# What is needed:
Please set out the text lines from all the rows below as one numbered list, omitting any blank lines.

::: Records shown :::

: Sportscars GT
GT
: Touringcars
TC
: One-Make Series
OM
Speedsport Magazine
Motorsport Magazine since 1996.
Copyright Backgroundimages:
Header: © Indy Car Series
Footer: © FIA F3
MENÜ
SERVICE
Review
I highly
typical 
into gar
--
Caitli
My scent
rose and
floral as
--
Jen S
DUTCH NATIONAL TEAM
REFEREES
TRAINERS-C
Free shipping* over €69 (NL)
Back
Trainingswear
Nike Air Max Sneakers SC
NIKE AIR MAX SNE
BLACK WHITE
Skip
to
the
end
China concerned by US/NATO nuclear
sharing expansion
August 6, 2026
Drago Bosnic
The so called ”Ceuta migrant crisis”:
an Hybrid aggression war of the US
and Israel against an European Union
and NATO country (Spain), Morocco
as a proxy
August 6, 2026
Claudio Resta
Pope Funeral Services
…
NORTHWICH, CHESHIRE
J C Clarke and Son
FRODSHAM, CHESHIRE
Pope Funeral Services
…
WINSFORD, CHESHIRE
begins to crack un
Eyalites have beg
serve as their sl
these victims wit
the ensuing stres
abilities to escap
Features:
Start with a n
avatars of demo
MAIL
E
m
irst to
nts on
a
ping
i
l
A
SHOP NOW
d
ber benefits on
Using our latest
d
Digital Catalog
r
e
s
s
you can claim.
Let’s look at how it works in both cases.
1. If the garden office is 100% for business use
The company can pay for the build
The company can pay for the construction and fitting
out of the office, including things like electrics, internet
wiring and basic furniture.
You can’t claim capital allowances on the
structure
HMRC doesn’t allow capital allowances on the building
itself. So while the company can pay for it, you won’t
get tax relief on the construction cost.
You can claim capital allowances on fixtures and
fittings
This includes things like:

:::

# Response for this exercise:
1. : Sportscars GT
2. GT
3. : Touringcars
4. TC
5. : One-Make Series
6. OM
7. Speedsport Magazine
8. Motorsport Magazine since 1996.
9. Copyright Backgroundimages:
10. Header: © Indy Car Series
11. Footer: © FIA F3
12. MENÜ
13. SERVICE
14. Review
15. I highly
16. typical 
17. into gar
18. --
19. Caitli
20. My scent
21. rose and
22. floral as
23. --
24. Jen S
25. DUTCH NATIONAL TEAM
26. REFEREES
27. TRAINERS-C
28. Free shipping* over €69 (NL)
29. Back
30. Trainingswear
31. Nike Air Max Sneakers SC
32. NIKE AIR MAX SNE
33. BLACK WHITE
34. Skip
35. to
36. the
37. end
38. China concerned by US/NATO nuclear
39. sharing expansion
40. August 6, 2026
41. Drago Bosnic
42. The so called ”Ceuta migrant crisis”:
43. an Hybrid aggression war of the US
44. and Israel against an European Union
45. and NATO country (Spain), Morocco
46. as a proxy
47. August 6, 2026
48. Claudio Resta
49. Pope Funeral Services
50. …
51. NORTHWICH, CHESHIRE
52. J C Clarke and Son
53. FRODSHAM, CHESHIRE
54. Pope Funeral Services
55. …
56. WINSFORD, CHESHIRE
57. begins to crack un
58. Eyalites have beg
59. serve as their sl
60. these victims wit
61. the ensuing stres
62. abilities to escap
63. Features:
64. Start with a n
65. avatars of demo
66. MAIL
67. E
68. m
69. irst to
70. nts on
71. a
72. ping
73. i
74. l
75. A
76. SHOP NOW
77. d
78. ber benefits on
79. Using our latest
80. d
81. Digital Catalog
82. r
83. e
84. s
85. s
86. you can claim.
87. Let’s look at how it works in both cases.
88. 1. If the garden office is 100% for business use
89. The company can pay for the build
90. The company can pay for the construction and fitting
91. out of the office, including things like electrics, internet
92. wiring and basic furniture.
93. You can’t claim capital allowances on the
94. structure
95. HMRC doesn’t allow capital allowances on the building
96. itself. So while the company can pay for it, you won’t
97. get tax relief on the construction cost.
98. You can claim capital allowances on fixtures and
99. fittings
100. This includes things like:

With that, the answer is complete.